The above image is one of the first I have produced and ray traced in POV-Ray. The abstracted painter stuff seems to be working really well and the engines no longer care whether they are painting onto an OpenGL context or to a file with POV-Ray objects in it. I think this is one of the most exciting aspects of the work I have been doing - the painting code has been somewhat abstracted away from the engines allowing for multiple painter devices.
I haven't just been coding though. I had a lot to think about after aKademy and have been reading a great deal about Qt and API design. I have also been reading the book that Google sent me about producing open source software. One suggestion I really like and I think most projects should be using is of code review, where each commit is reviewed by other members of the project. At times I think I would find it tough to review the code of other project members but I can see how it can really improve the quality of the code and help us see what other people are doing in the project.

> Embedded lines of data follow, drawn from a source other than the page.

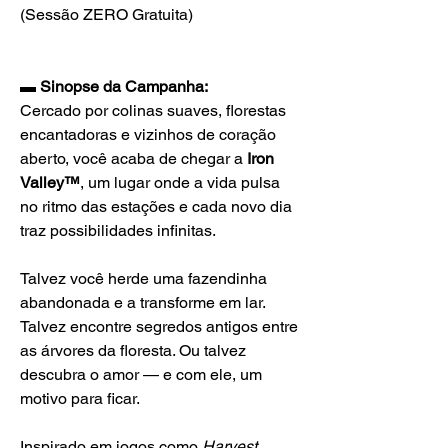
(Sessão ZERO Gratuita)
▬ Sinopse da Campanha:
Cercado por colinas suaves, florestas 
encantadoras e vizinhos de coração 
aberto, você acaba de chegar a 
Iron 
Valley™
, um lugar onde a vida pulsa 
no ritmo das estações e cada novo dia 
traz possibilidades infinitas.
Talvez você herde uma fazendinha 
abandonada e a transforme em lar. 
Talvez encontre segredos antigos entre 
as árvores da floresta. Ou talvez 
descubra o amor — e com ele, um 
motivo para ficar.
Inspirado em jogos como 
Harvest 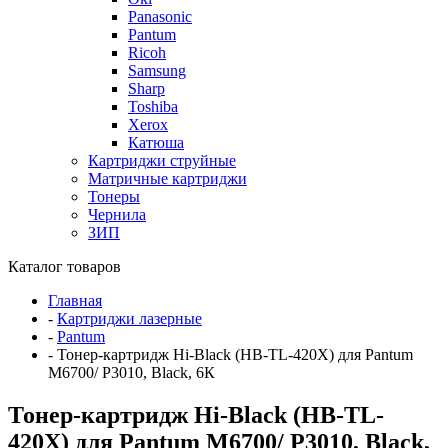
Panasonic
Pantum
Ricoh
Samsung
Sharp
Toshiba
Xerox
Катюша
Картриджи струйные
Матричные картриджи
Тонеры
Чернила
ЗИП
Каталог товаров
Главная
-
Картриджи лазерные
-
Pantum
-
Тонер-картридж Hi-Black (HB-TL-420X) для Pantum
M6700/ P3010, Black, 6К
Тонер-картридж Hi-Black (HB-TL-
420X) для Pantum M6700/ P3010, Black,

I need to run as it is my nephews birthday today and I am expected. Hope you like the image. The POV-Ray export is extremely rough right now and needs a lot of things to be done before I would consider it ready for prime time. The philosophy of maintaining minimal local revisions also appeals to me though and so I am trying to stick to that too. I hope to be making much nicer images soon.
Before everything hit me with the wedding and move, I had hoped to get initial SWIG wrappers for Avogadro and a simple scripting extension. The latter would make it extremely easy to handle computational modeling tasks like submitting a job to Gaussian or GAMESS or whatever, and then re-reading any output file.
Of course if Marcus or Donald or someone else implements it first, so much the better. I'm quite sure we can have good access from Ruby, Python, and Perl, much like Open Babel -- it might just not be until September at this rate.
As far as code review, it's definitely a good idea, although in practice I find adding quality comments, internal documentation, and unit tests more useful. The challenge is often not just the code review, but being able to come back to your own (or other) code weeks or months later and knowing quickly what it's supposed to do.
I certainly agree that quality code comments, internal documentation and unit tests are also useful. I attended a talk on the unit test framework available to Qt and KDE applications and saw how powerful it could be.